What this exercise asks:
1. List every person mentioned by name in the Koran article.
2. From the Koran article, extract the passage from "Scientists at the" to "by Muslim scholars.".

======== Document extract

Koran discovery could rewrite Islamic history
Oliver Moody - Science Correspondent
Published at THE TIMES, August 31 2015
The manuscript has been identified as one of the world's oldest fragments of the Koran
A copy of the Koran that may
predate the Prophet Muhammad
could rewrite the early history of
Islam, scholars believe.
Scientists at the University of
Oxford said last month that carbon
dating of a fragment of the holy
text held by a Birmingham library
suggested that it was among the
oldest in the world.
At the time the discovery was
hailed as confirmation that the Koran had faithfully preserved the words passed on by Muhammad
for more than 1,350 years. Now, several historians think the parchment appears to be so old that
it contradicts most accounts of the Prophet’s life and legacy, and may “radically alter the edifice of
Islamic tradition”. These claims are strongly disputed by Muslim scholars.
If the dating is correct, the “Birmingham Koran” was produced between AD568 and AD645, while
the dates usually given for Muhammad are AD570 to AD632. At the very latest, it was made before
the first formal text of the Koran is supposed to have been collated at the behest of the caliph
Uthman, the third of the Prophet’s successors, in 653. At the earliest it could date back to
Muhammad’s childhood, or possibly even before his birth.
Some academics believe the text’s impact could be comparable to discovering of a copy of gospel
sayings that dated back to the infancy of Jesus.
Tom Holland, the historian and author of In The Shadow of the Sword, said evidence was mounting
that traditional accounts of Islam’s origins were unreliable or even wrong.
This would be especially challenging for the Salafist branch of Islam, whose offshoots include al-
Qaeda and Islamic State, and which attempts to rebuild the politics and lifestyles of Muhammad’s
contemporaries as described in later historical sources, most of which were only compiled after
AD800.
“It destabilises, to put it mildly, the idea that we can know anything with certainty about how the
Koran emerged — and that in turn has implications for the historicity of Muhammad and the
Companions [his followers],” Mr Holland said.
Other very old Korans — particularly a more eccentric text found in the roof of the Great Mosque
in Sanaa, the capital of Yemen and carbon-dated to the sixth or seventh century — seem to
confirm that the holy verses were circulating in written form at least before the Prophet’s death.
Keith Small, Koranic manuscript consultant at the University of Oxford’s Bodleian Library, said that
carbon dating was not always reliable and the dates announced last month applied not to the ink
but to the parchment. The provenance of the text is also unclear and its calligraphic script is
characteristic of later inscriptions.

================
======== Provided information

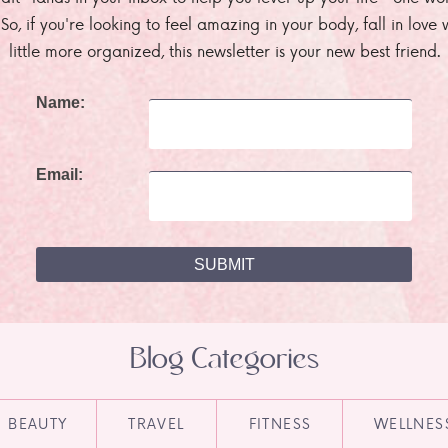
. So, if you're looking to feel amazing in your body, fall in lov
little more organized, this newsletter is your new best friend.
Name:
Email:
Blog Categories
BEAUTY
TRAVEL
FITNESS
WELLNES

================

Results of the tasks:
1. Oliver Moody, Muhammad, Uthman, Jesus, Tom Holland, Keith Small

2.
Scientists at the University of
Oxford said last month that carbon
dating of a fragment of the holy
text held by a Birmingham library
suggested that it was among the
oldest in the world.
At the time the discovery was
hailed as confirmation that the Koran had faithfully preserved the words passed on by Muhammad
for more than 1,350 years. Now, several historians think the parchment appears to be so old that
it contradicts most accounts of the Prophet’s life and legacy, and may “radically alter the edifice of
Islamic tradition”. These claims are strongly disputed by Muslim scholars.